A raised urea level in any acute medical condition may be considered an indirect marker of nonspecific systemic illness, while albumin will fall in acute systemic illness, and both may also represent an underlying poor nutritional state prior to admission. A poor nutritional state and low body mass index have been previously linked with poor outcome in COPD [21–23]. The observation that low albumin conferred a higher risk of mortality in our cohort is consistent with results from other studies of AECOPD [17, 18, 24–26]. Hypercapnia is usually associated with more severe COPD and reflects marked ventilation-perfusion inequality and an inability of an individual to adequately eliminate excess carbon dioxide with increased ventilatory drive. It occurs commonly in combination with hypoxaemia, although in this study a low paO2 was not found to be important when combined with the other parameters.
Data Accuracy and Model Performance
In this study we have considered the misclassifications of diagnosis, admission, and outcome data, some of which are described in other studies . The data for the outcome were complete in all patients, and although the data for each laboratory value varied, at least 75% of the data was available for the admissions. Furthermore, the accuracy and validity of diagnosis of COPD and AECOPD were reviewed and supported in 1,642 (27.4%) cases by combinations of spirometry, case notes, imaging, and patients’ clinical letters, and in 1,581 (26.4%) by spirometry and case records. It is possible that administrative information included errors in coding or wrong dates, although such miscoding would have resulted in an underestimate of the magnitude of the effect of the outcome.
The models showed high specificity and negative predictive values but relatively reduced sensitivity and low positive predictive values. The negative predictive value is inversely proportional to the prevalence of the outcome, and in this case the relatively low outcome measure (mortality rate of 15.5%) would explain the high negative and low positive predictive values. These values also indicate the applicability of the tests; potential models with much higher sensitivity and specificity were considered but this had resulted in more than 20 subgroups of risk, which would make such models unnecessarily complex and therefore clinically useless. The C statistic indices are a measure of the discriminative ability of the model, and values between 0.7 and 0.8, as reported in this study, would be considered to indicate good discrimination . Previous studies with prediction models in other diseases using routine data have reported C statistic indices of below 0.7, suggesting that our models have performed comparatively well [28–31].
Although the CART models developed are able to identify patients with AECOPD who are likely to have poor inpatient outcome, we have not included measures of social deprivation, physical function, and factors precipitating the admission into the data set, e.g., virus infections . Future studies combining comprehensive laboratory investigations with clinical and social parameters may yield further useful prediction models.
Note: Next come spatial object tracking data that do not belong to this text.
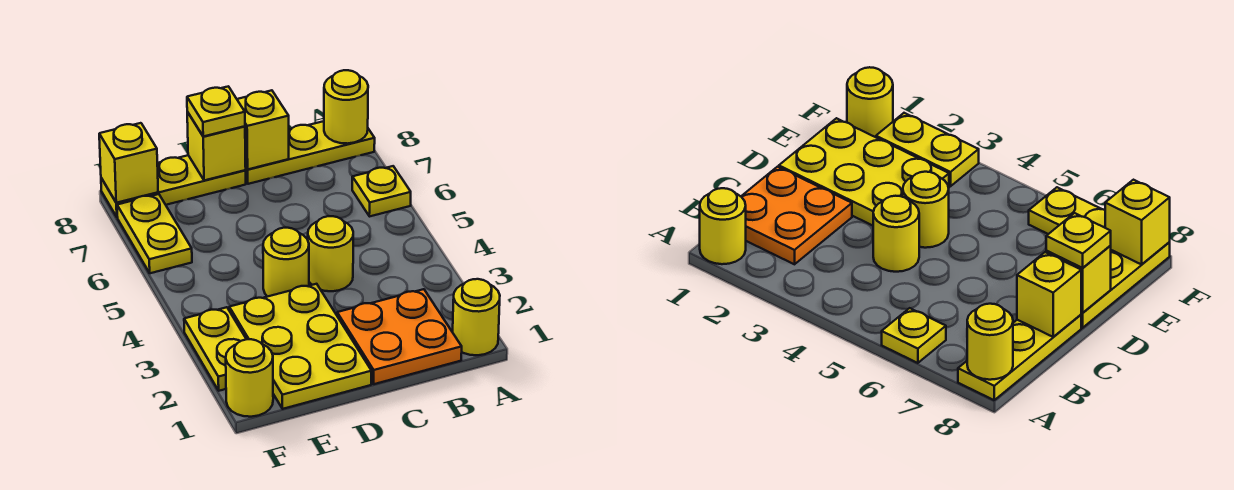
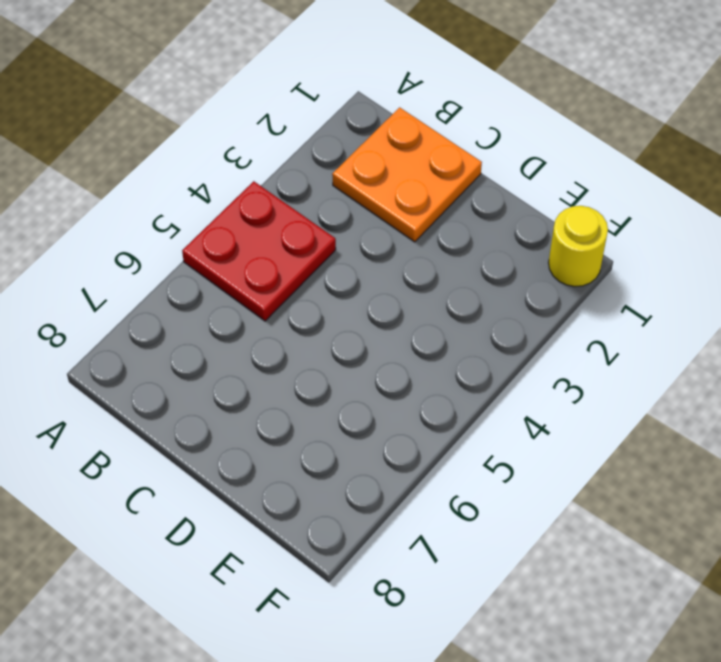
red 2x2 plate [182,181,336,321] -> none
none -> yellow 1x1 round brick [453,279,500,355]
none -> yellow 1x1 plate [352,166,411,216]
none -> yellow 1x3 plate [245,121,375,184]

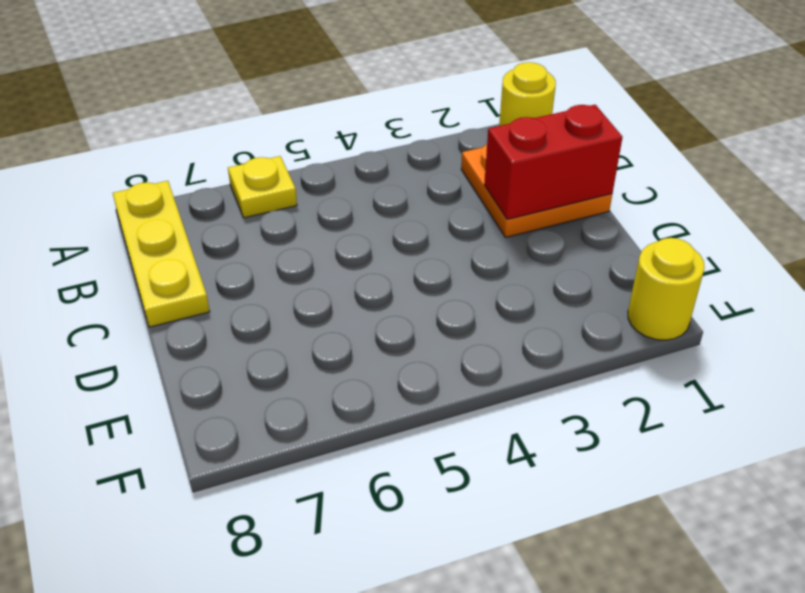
red 1x2 brick [484,105,622,219] -> none
none -> yellow 1x1 round brick [308,216,353,291]
none -> yellow 2x3 plate [229,284,372,409]
none -> yellow 1x1 round brick [263,228,309,297]

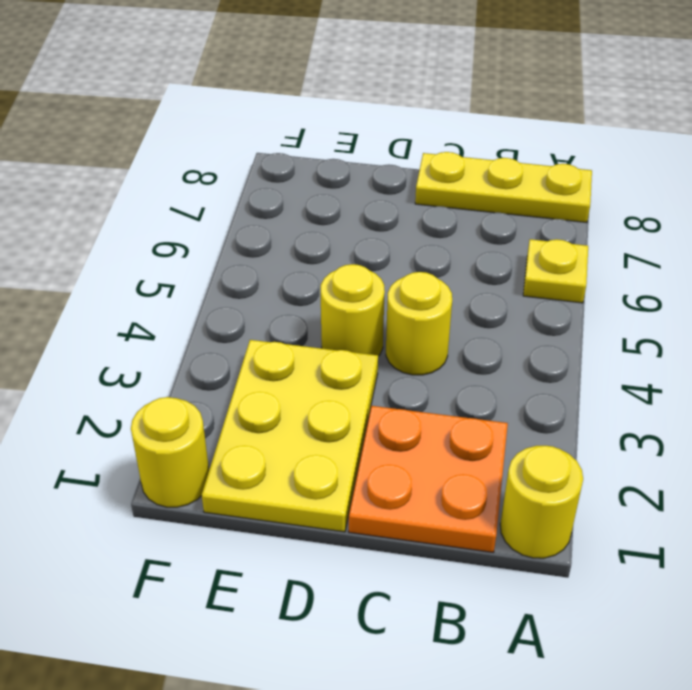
none -> yellow 1x3 plate [101,155,246,217]
none -> yellow 1x2 plate [184,307,246,391]
none -> yellow 1x2 plate [117,194,192,273]

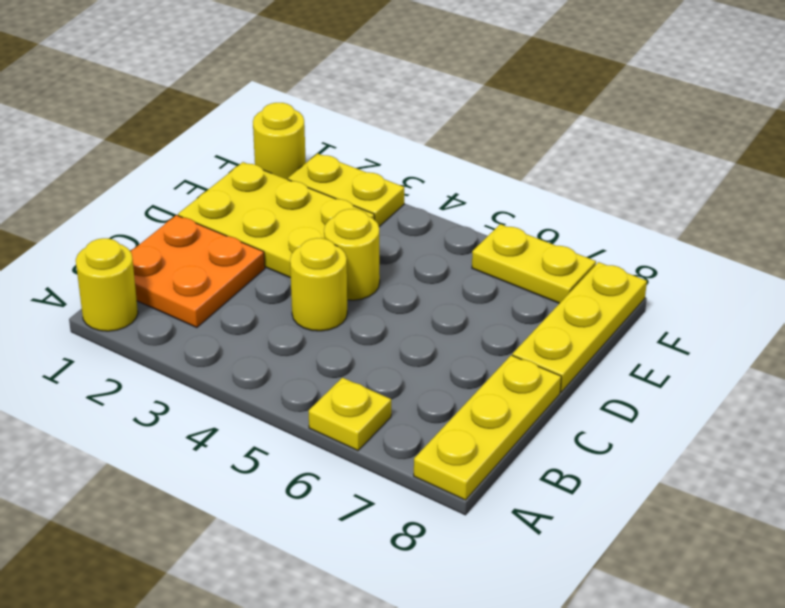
none -> yellow 1x1 round brick [324,70,368,144]
none -> yellow 1x1 brick [237,90,289,169]
none -> yellow 1x1 brick [187,112,246,181]

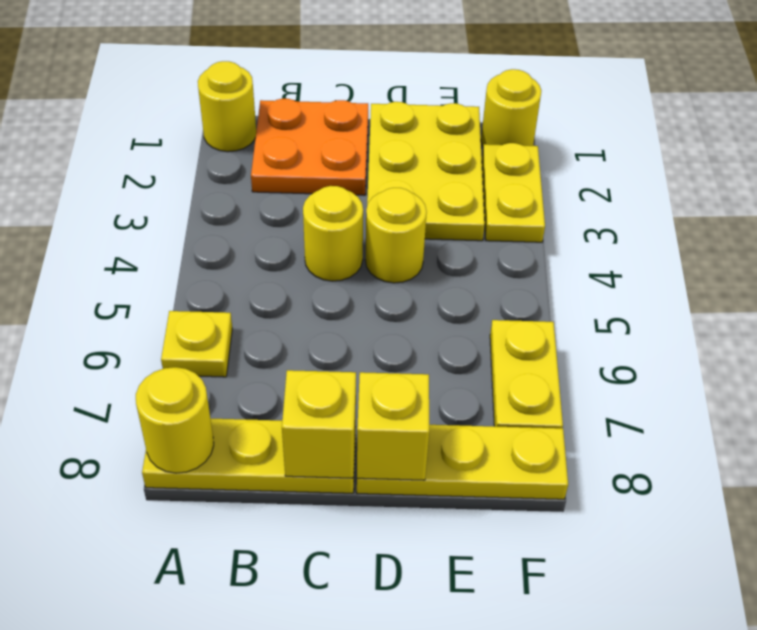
none -> yellow 1x1 brick [99,123,158,203]
none -> yellow 1x1 plate [187,86,245,136]

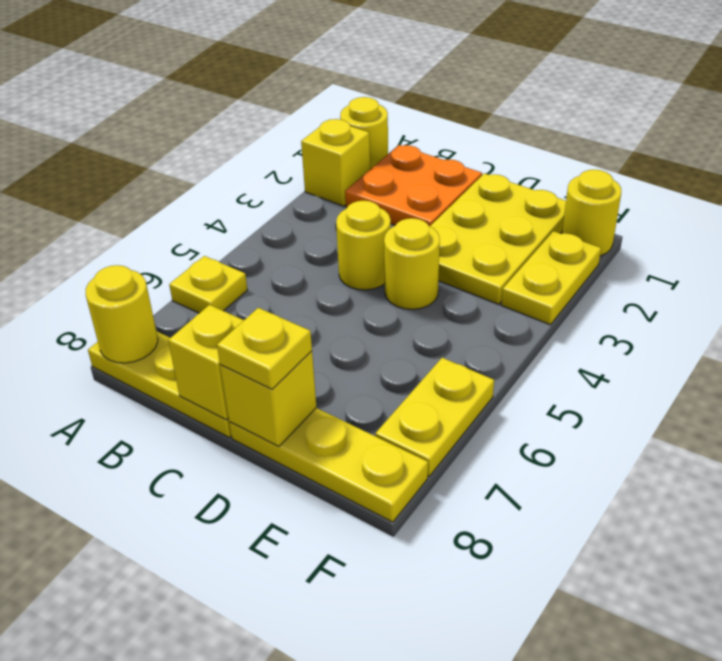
yellow 1x1 brick [301,119,370,206] -> yellow 1x1 brick moved to [99,123,158,203]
Our data relate to a single-centre UK population, thus requiring further validation on a different population to ensure applicability.
We developed and validated a simple decision tree based on routinely collected laboratory data at the time of emergency admission that is able to correctly classify subgroups of AECOPD inpatients at high and low risk of death during admission. This type of modelling uses only three variables and is arguably simple to apply at the bedside.
We are grateful to the Departments of Clinical Coding, Cardiology, Haematology, and Biochemistry for providing the data and to Sumita Kerley for her assistance in data collection. This project was supported by a student bursary (for AA) from the University of Portsmouth.
All authors declare that there are no competing interests related to this manuscript.